Yvonne ne disait rien, mais elle éprouvait une joie délicieuse à compatir profondément, peut-être pour la première fois depuis qu’elle se sentait jeune fille. Paul ne demeurait pas insensible à ces attentions muettes ; mais il s’était promis de tenir son cœur sous bonne garde, tant qu’il n’aurait pas l’assurance que son organisme serait pleinement rétabli : homme d’honneur, il se serait fait un crime de se mentir à lui-même et de mentir aux autres sur ce point capital. Sans doute, il se rappelait les paroles toutes paternelles du Père Garnier : « Vous pouvez rencontrer la fleur qui parfumera votre vie. » Mais il lui fallait savoir attendre, avec le plus grand sang-froid, et il n’était pas homme à transiger avec le devoir.
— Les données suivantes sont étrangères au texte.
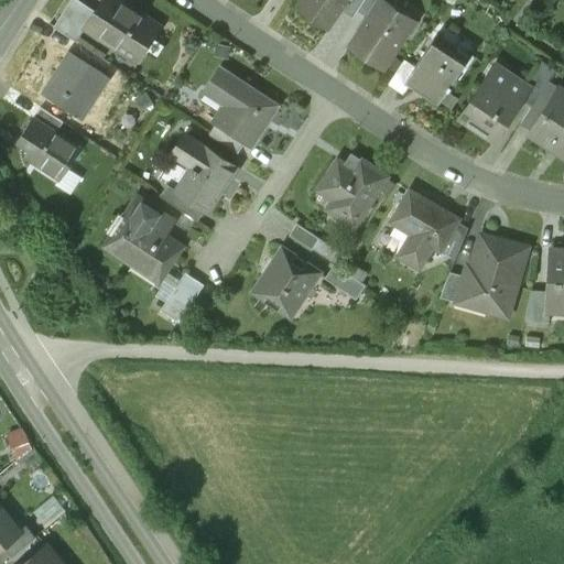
[(95,10),(78,0),(67,0),(52,26),(75,41),(84,28),(95,10)]
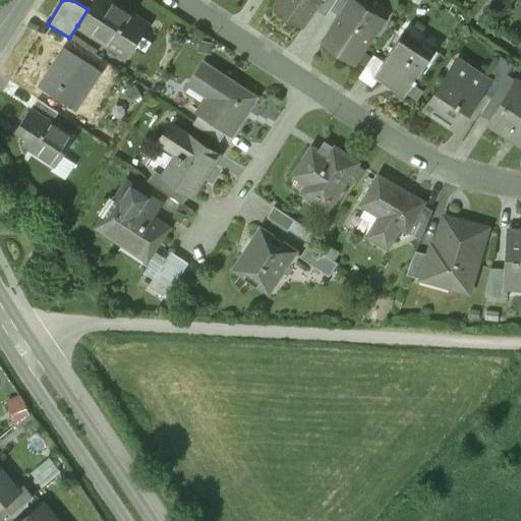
[(93,0),(88,9),(77,25),(124,55),(145,23),(109,0),(93,0)]
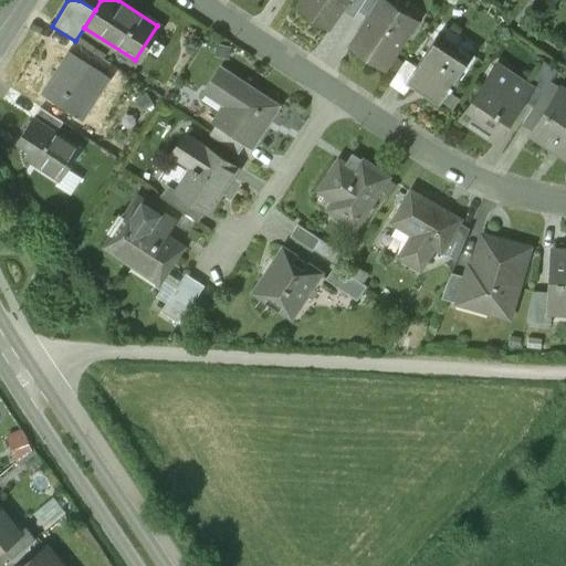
[(349,0),(302,0),(296,9),(329,31),(345,7),(349,0)]
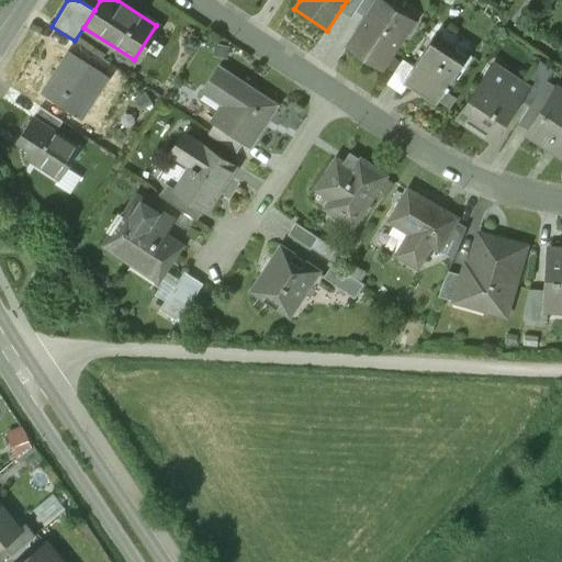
[(347,0),(343,7),(353,13),(355,11),(362,0),(347,0)]
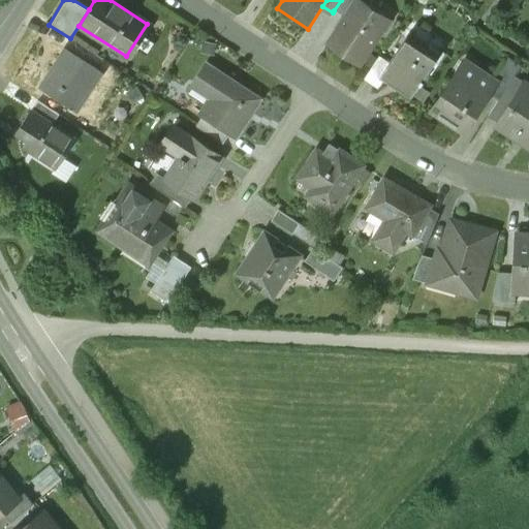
[(360,0),(355,0),(345,18),(329,43),(360,63),(389,19),(360,0)]
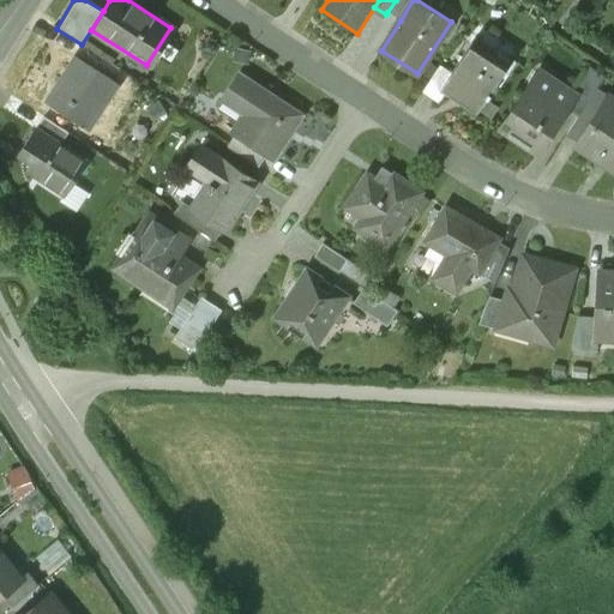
[(396,0),(387,12),(401,20),(413,0),(396,0)]
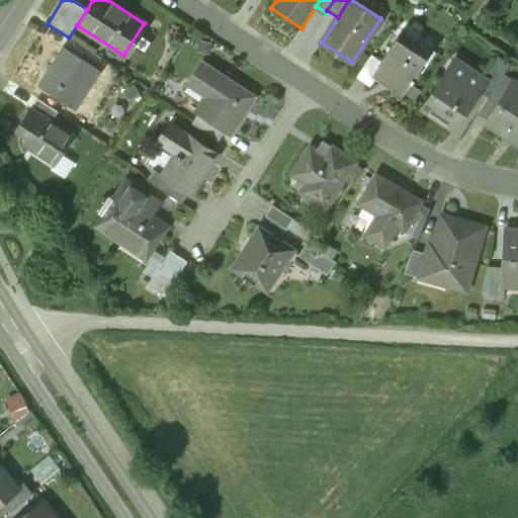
[(380,63),(372,75),(376,78),(402,95),(428,56),(399,36),(380,63)]
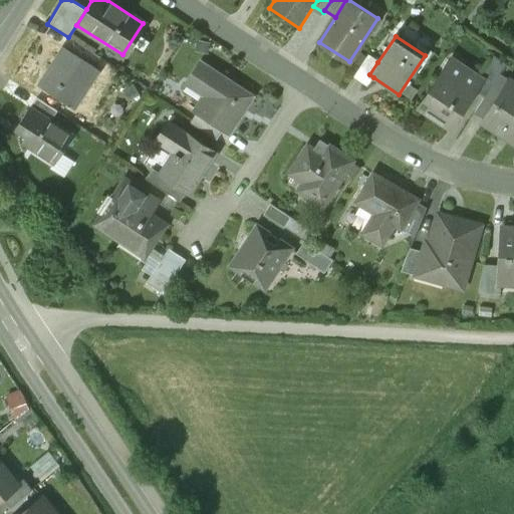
[(88,51),(69,39),(63,48),(81,60),(88,51)]
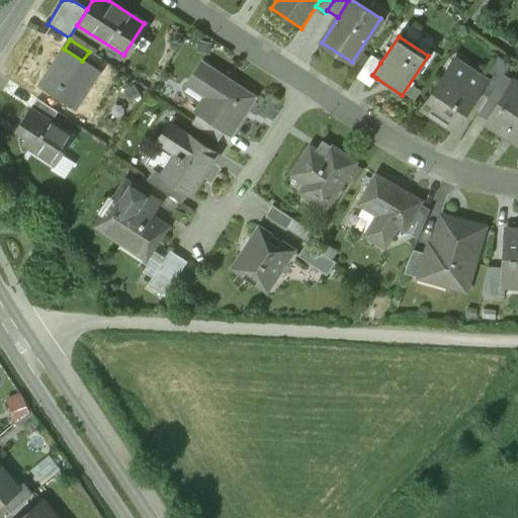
[(64,49),(39,85),(73,107),(86,88),(82,85),(93,68),(82,61),(64,49)]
« Eh ! là-bas, les malchanceux, s’écria de loin Robert qui avait marché de succès en succès depuis sa première prise, vous êtes mal placés ; ici, je suis tombé sur le filon et me voilà riche. » Après avoir taquiné la carpe, il avait transformé sa ligne pour attirer la truite à la surface des eaux, et une douzaine de magnifiques poissons s’agitaient encore dans l’herbe qui formait tapis au fond du canot. « Nous pouvons maintenant rentrer dans nos foyers avec les honneurs de la guerre, ajouta-t-il ; le soleil monte, l’armistice est signé jusqu’à ce soir. »

Il achevait ces mots, quand on entendit la bande joyeuse des enfants qui déferlait du coteau voisin : garçonnets et fillettes venaient de la chasse aux papillons et de la cueillette des fleurs ; tabliers blancs et filets multicolores débordaient d’une abondante capture et d’une riche récolte faite à travers les prés. On s’entassa, tant bien que mal dans la vaste automobile découverte qui était mise en service à la campagne, et l’on regagna la ferme, qui se trouvait un peu au-delà de Ste-Agathe, près du versant nord.
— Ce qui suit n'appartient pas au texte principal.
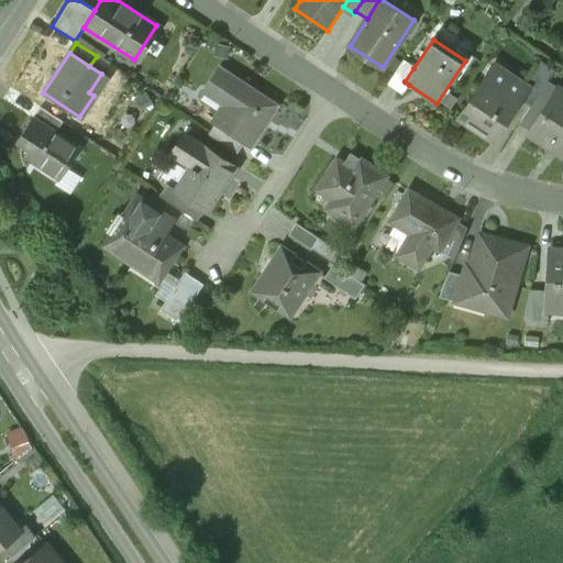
[(538,58),(521,85),(527,88),(519,99),(530,106),(547,80),(554,68),(538,58)]
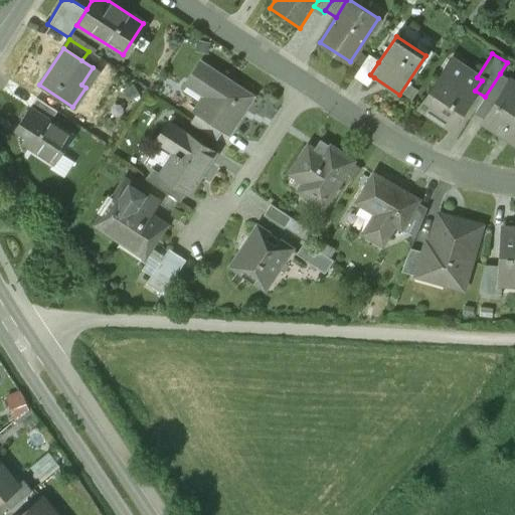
[(368,55),(354,76),(368,86),(374,77),(370,74),(378,62),(368,55)]
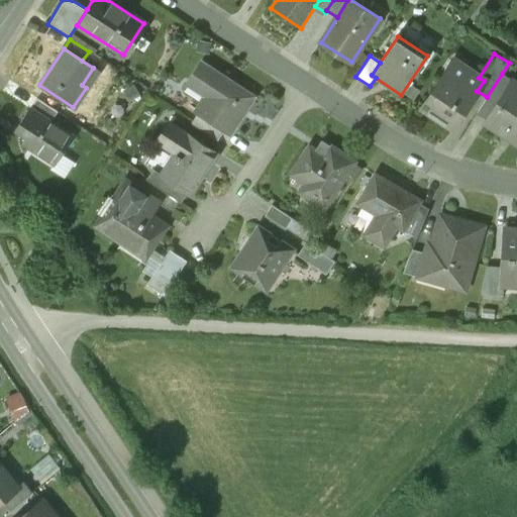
[(209,94),(197,113),(224,130),(228,133),(253,96),(201,61),(188,80),(209,94)]
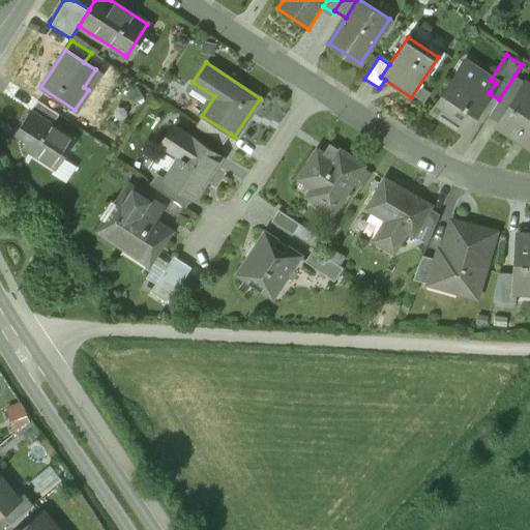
[(491,80),(464,62),(433,110),(464,130),(489,93),(496,83),(491,80)]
Tout le monde se sent en appétit, à la suite de cette matinée au grand air. Du reste quelques jours ont suffi pour donner aux enfants des couleurs écarlates. Cette ambiance convient à merveille au jeune homme, qui se trouve regaillardi à la vue de ces mines florissantes. La table a des menus variés et succulents : les mets sont de première fraîcheur, en provenance directe de la basse-cour, du jardin et du verger.
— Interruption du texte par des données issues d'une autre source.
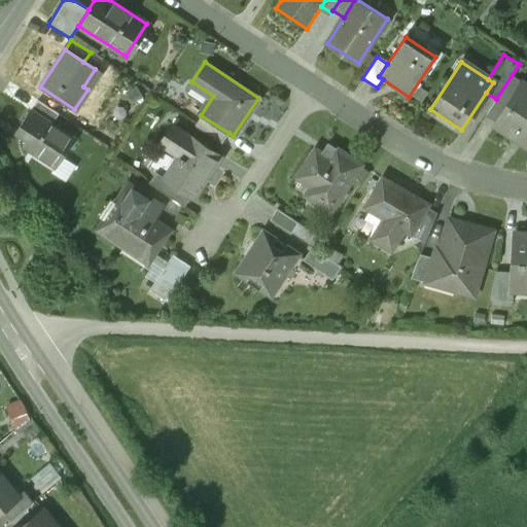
[(496,99),(486,115),(496,123),(523,82),(512,75),(496,99)]
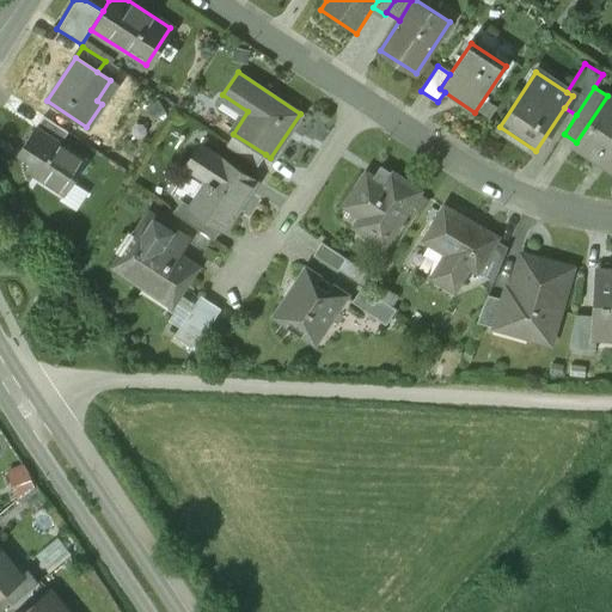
[(611,98),(607,96),(576,142),(611,165),(611,98)]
Au cours du repas, Madame Desautels mère annonce que le voisin, Roméo Boivert, invite les nouveaux-venus de la ville, y compris le grand Français, à passer un moment chez lui ce soir même, après souper. Il a une bouteille de bon vin à leur offrir, et du tabac d’un arôme exquis. Henri, Robert et leur père se promettent de répondre à cette invitation, que l’on sait cordiale ; Paul Demers se joindra volontiers à ses amis ; on lui montre par avance cette habitation adossée au côteau voisin.